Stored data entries
****************************************

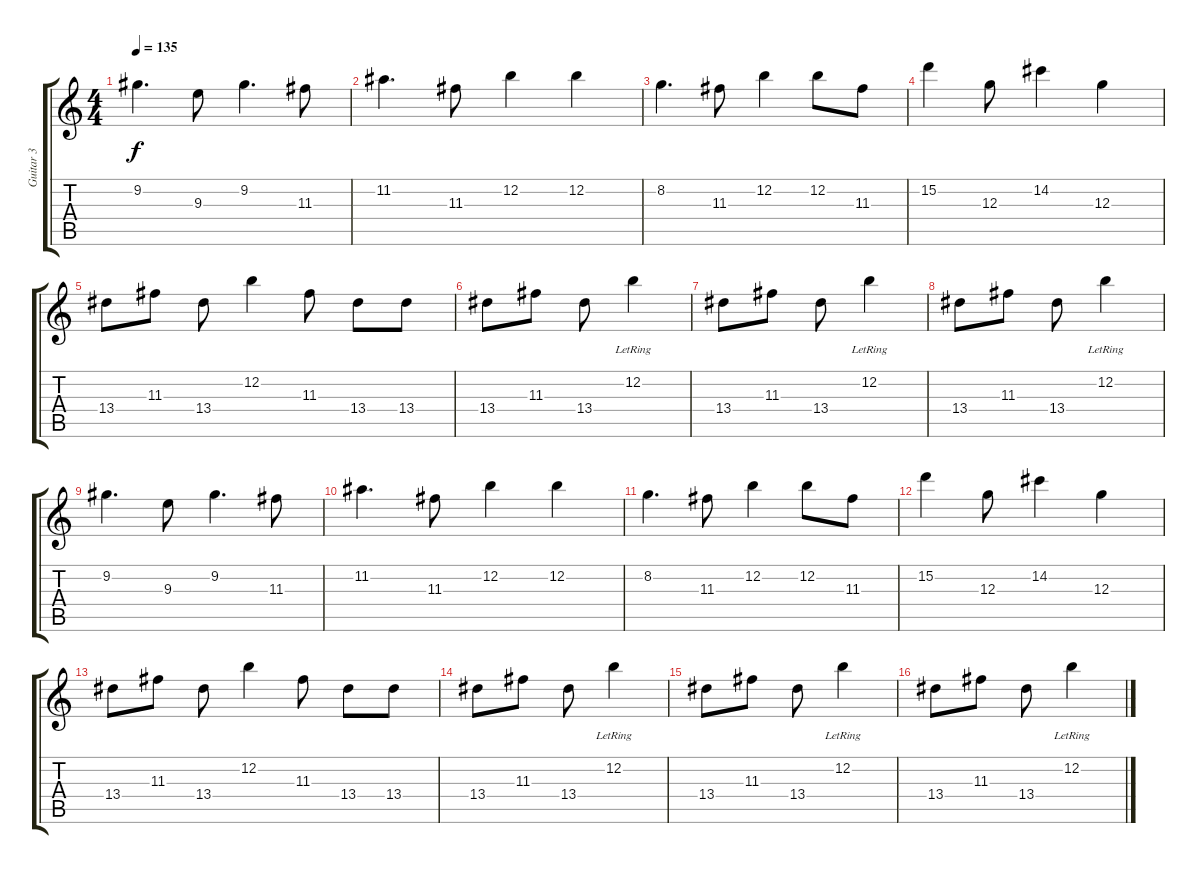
\track ("Guitar 3" "Guitar 3") {instrument acousticguitarsteel}
\staff {score tabs}
\tuning (E4 B3 G3 D3 A2 E2) {hide}
\ts (4 4)
\tempo 135
\clef g2
\ks c
9.2.4{d dy f} 9.3.8 9.2.4{d} 11.3.8 |
11.2.4{d} 11.3.8 12.2.4 12.2.4 |
8.2.4{d} 11.3.8 12.2.4 12.2.8 11.3.8 |
15.2.4 12.3.8 14.2.4 12.3.4 |
13.4.8 11.3.8 13.4.8 12.2.4 11.3.8 13.4.8 13.4.8 |
13.4.8 11.3.8 13.4.8 12.2{lr}.4 |
13.4.8 11.3.8 13.4.8 12.2{lr}.4 |
13.4.8 11.3.8 13.4.8 12.2{lr}.4 |
9.2.4{d} 9.3.8 9.2.4{d} 11.3.8 |
11.2.4{d} 11.3.8 12.2.4 12.2.4 |
8.2.4{d} 11.3.8 12.2.4 12.2.8 11.3.8 |
15.2.4 12.3.8 14.2.4 12.3.4 |
13.4.8 11.3.8 13.4.8 12.2.4 11.3.8 13.4.8 13.4.8 |
13.4.8 11.3.8 13.4.8 12.2{lr}.4 |
13.4.8 11.3.8 13.4.8 12.2{lr}.4 |
13.4.8 11.3.8 13.4.8 12.2{lr}.4
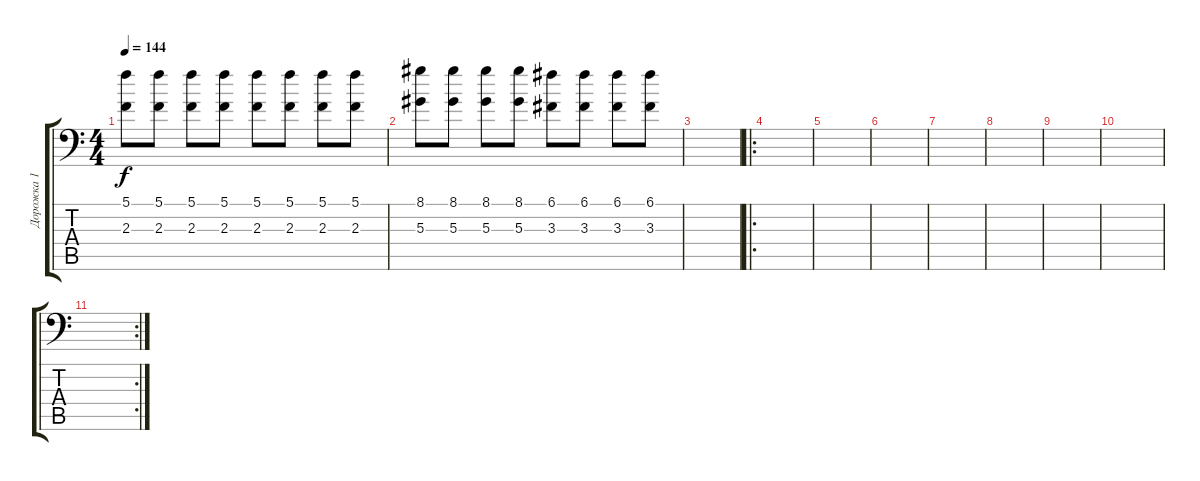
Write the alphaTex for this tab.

\track ("Дорожка 1" "Дорожка 1") {instrument distortionguitar}
\staff {score tabs}
\tuning (C4 G3 Eb3 Bb2 F2 Bb1) {hide}
\ts (4 4)
\tempo 144
\clef f4
\ks c
(5.1 2.3).8{dy f} (5.1 2.3).8 (5.1 2.3).8 (5.1 2.3).8 (5.1 2.3).8 (5.1 2.3).8 (5.1 2.3).8 (5.1 2.3).8 |
(8.1 5.3).8 (8.1 5.3).8 (8.1 5.3).8 (8.1 5.3).8 (6.1 3.3).8 (6.1 3.3).8 (6.1 3.3).8 (6.1 3.3).8 |
|
\ro
|
|
|
|
|
|
|
\rc 2
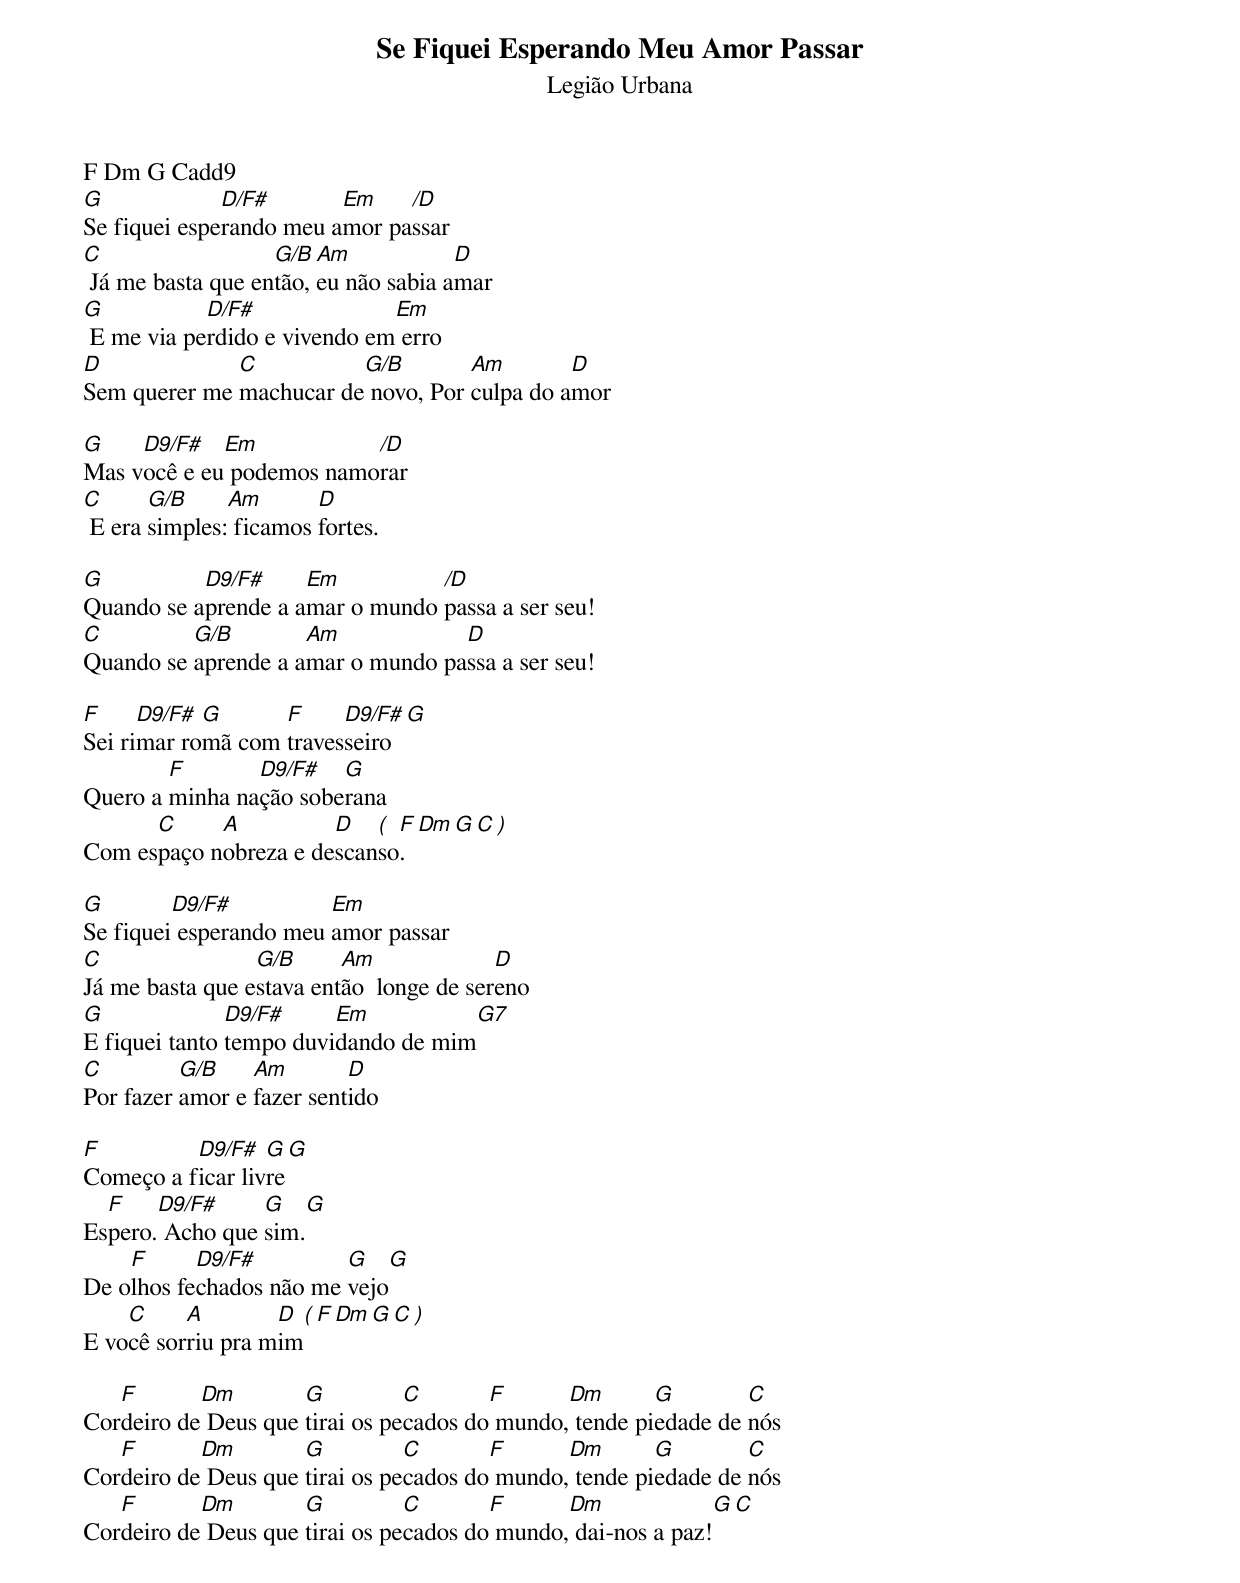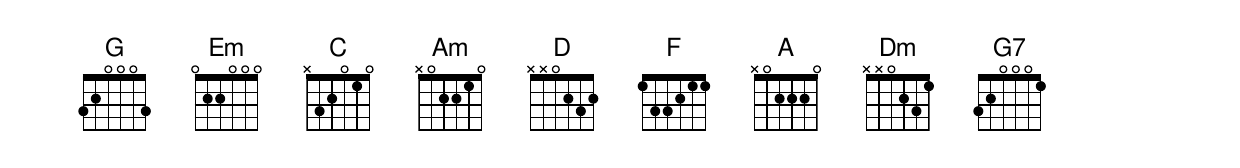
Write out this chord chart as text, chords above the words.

Se Fiquei Esperando Meu Amor Passar
Legião Urbana

F Dm G Cadd9
G             D/F#       Em    /D
Se fiquei esperando meu amor passar
C                  G/B  Am            D
 Já me basta que então, eu não sabia amar
G           D/F#              Em
 E me via perdido e vivendo em erro
D             C          G/B        Am        D
Sem querer me machucar de novo, Por culpa do amor

G    D9/F#   Em           /D
Mas você e eu podemos namorar
C      G/B     Am       D
 E era simples: ficamos fortes.

G          D9/F#     Em          /D
Quando se aprende a amar o mundo passa a ser seu!
C         G/B        Am            D
Quando se aprende a amar o mundo passa a ser seu!

F     D9/F# G      F     D9/F# G
Sei rimar romã com travesseiro
        F       D9/F#   G
Quero a minha nação soberana
      C     A          D   ( F Dm G C )
Com espaço nobreza e descanso.

G        D9/F#          Em
Se fiquei esperando meu amor passar
C                G/B      Am              D
Já me basta que estava então  longe de sereno
G              D9/F#     Em             G7
E fiquei tanto tempo duvidando de mim
C         G/B    Am        D
Por fazer amor e fazer sentido

F         D9/F#   G     G
Começo a ficar livre
  F    D9/F#     G       G
Espero. Acho que sim.
    F      D9/F#         G     G
De olhos fechados não me vejo
    C     A        D ( F Dm G C )
E você sorriu pra mim

   F       Dm        G          C       F      Dm       G        C
Cordeiro de Deus que tirai os pecados do mundo, tende piedade de nós
   F       Dm        G          C       F      Dm       G        C
Cordeiro de Deus que tirai os pecados do mundo, tende piedade de nós
   F       Dm        G          C       F      Dm              G   C
Cordeiro de Deus que tirai os pecados do mundo, dai-nos a paz!
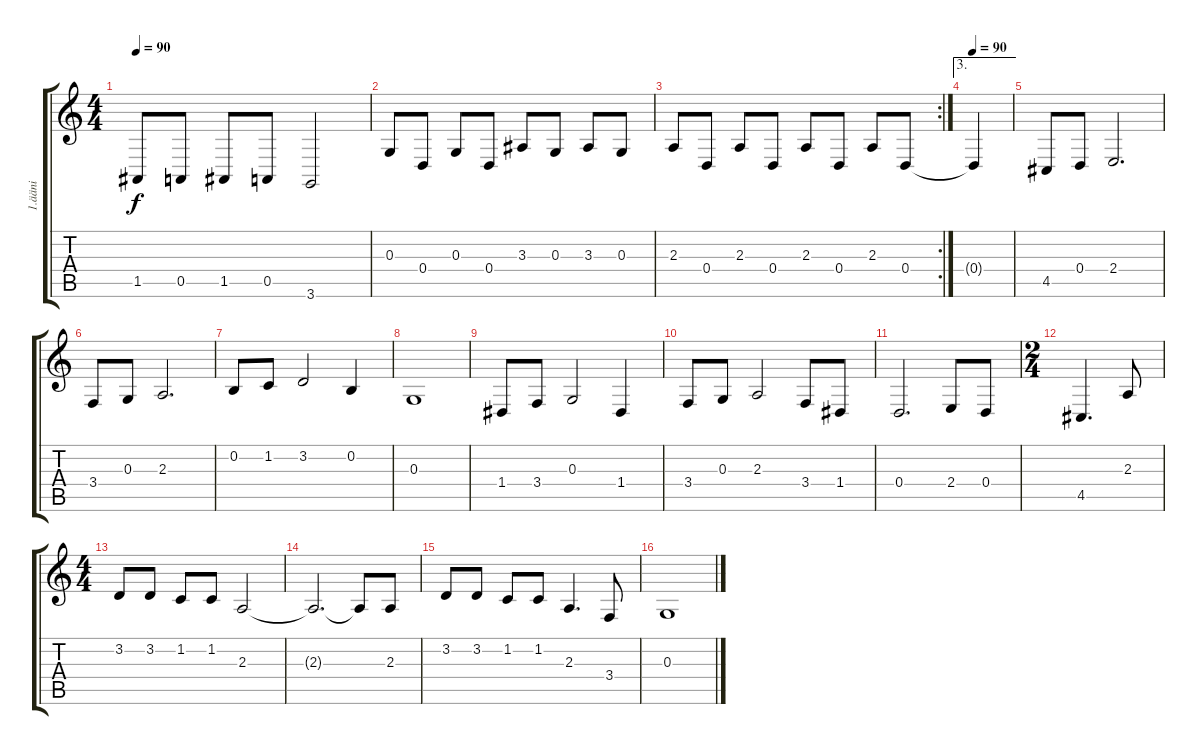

****************************************

## Stated problem
Return all of the material above, unchanged and complete, leaving out the pictures.

## Solution to the problem
\track ("Guitar 3" "Guitar 3") {instrument acousticguitarsteel}
\staff {score tabs}
\tuning (E4 B3 G3 D3 A2 E2) {hide}
\ts (4 4)
\tempo 135
\clef g2
\ks c
9.2.4{d dy f} 9.3.8 9.2.4{d} 11.3.8 |
11.2.4{d} 11.3.8 12.2.4 12.2.4 |
8.2.4{d} 11.3.8 12.2.4 12.2.8 11.3.8 |
15.2.4 12.3.8 14.2.4 12.3.4 |
13.4.8 11.3.8 13.4.8 12.2.4 11.3.8 13.4.8 13.4.8 |
13.4.8 11.3.8 13.4.8 12.2{lr}.4 |
13.4.8 11.3.8 13.4.8 12.2{lr}.4 |
13.4.8 11.3.8 13.4.8 12.2{lr}.4 |
9.2.4{d} 9.3.8 9.2.4{d} 11.3.8 |
11.2.4{d} 11.3.8 12.2.4 12.2.4 |
8.2.4{d} 11.3.8 12.2.4 12.2.8 11.3.8 |
15.2.4 12.3.8 14.2.4 12.3.4 |
13.4.8 11.3.8 13.4.8 12.2.4 11.3.8 13.4.8 13.4.8 |
13.4.8 11.3.8 13.4.8 12.2{lr}.4 |
13.4.8 11.3.8 13.4.8 12.2{lr}.4 |
13.4.8 11.3.8 13.4.8 12.2{lr}.4
Write the alphaTex for this tab.

\track ("Дорожка 1" "Дорожка 1") {instrument distortionguitar}
\staff {score tabs}
\tuning (C4 G3 Eb3 Bb2 F2 Bb1) {hide}
\ts (4 4)
\tempo 144
\clef f4
\ks c
(5.1 2.3).8{dy f} (5.1 2.3).8 (5.1 2.3).8 (5.1 2.3).8 (5.1 2.3).8 (5.1 2.3).8 (5.1 2.3).8 (5.1 2.3).8 |
(8.1 5.3).8 (8.1 5.3).8 (8.1 5.3).8 (8.1 5.3).8 (6.1 3.3).8 (6.1 3.3).8 (6.1 3.3).8 (6.1 3.3).8 |
|
\ro
|
|
|
|
|
|
|
\rc 2
Write out this chord chart as text, chords above the words.

Se Fiquei Esperando Meu Amor Passar
Legião Urbana

F Dm G Cadd9
G             D/F#       Em    /D
Se fiquei esperando meu amor passar
C                  G/B  Am            D
 Já me basta que então, eu não sabia amar
G           D/F#              Em
 E me via perdido e vivendo em erro
D             C          G/B        Am        D
Sem querer me machucar de novo, Por culpa do amor

G    D9/F#   Em           /D
Mas você e eu podemos namorar
C      G/B     Am       D
 E era simples: ficamos fortes.

G          D9/F#     Em          /D
Quando se aprende a amar o mundo passa a ser seu!
C         G/B        Am            D
Quando se aprende a amar o mundo passa a ser seu!

F     D9/F# G      F     D9/F# G
Sei rimar romã com travesseiro
        F       D9/F#   G
Quero a minha nação soberana
      C     A          D   ( F Dm G C )
Com espaço nobreza e descanso.

G        D9/F#          Em
Se fiquei esperando meu amor passar
C                G/B      Am              D
Já me basta que estava então  longe de sereno
G              D9/F#     Em             G7
E fiquei tanto tempo duvidando de mim
C         G/B    Am        D
Por fazer amor e fazer sentido

F         D9/F#   G     G
Começo a ficar livre
  F    D9/F#     G       G
Espero. Acho que sim.
    F      D9/F#         G     G
De olhos fechados não me vejo
    C     A        D ( F Dm G C )
E você sorriu pra mim

   F       Dm        G          C       F      Dm       G        C
Cordeiro de Deus que tirai os pecados do mundo, tende piedade de nós
   F       Dm        G          C       F      Dm       G        C
Cordeiro de Deus que tirai os pecados do mundo, tende piedade de nós
   F       Dm        G          C       F      Dm              G   C
Cordeiro de Deus que tirai os pecados do mundo, dai-nos a paz!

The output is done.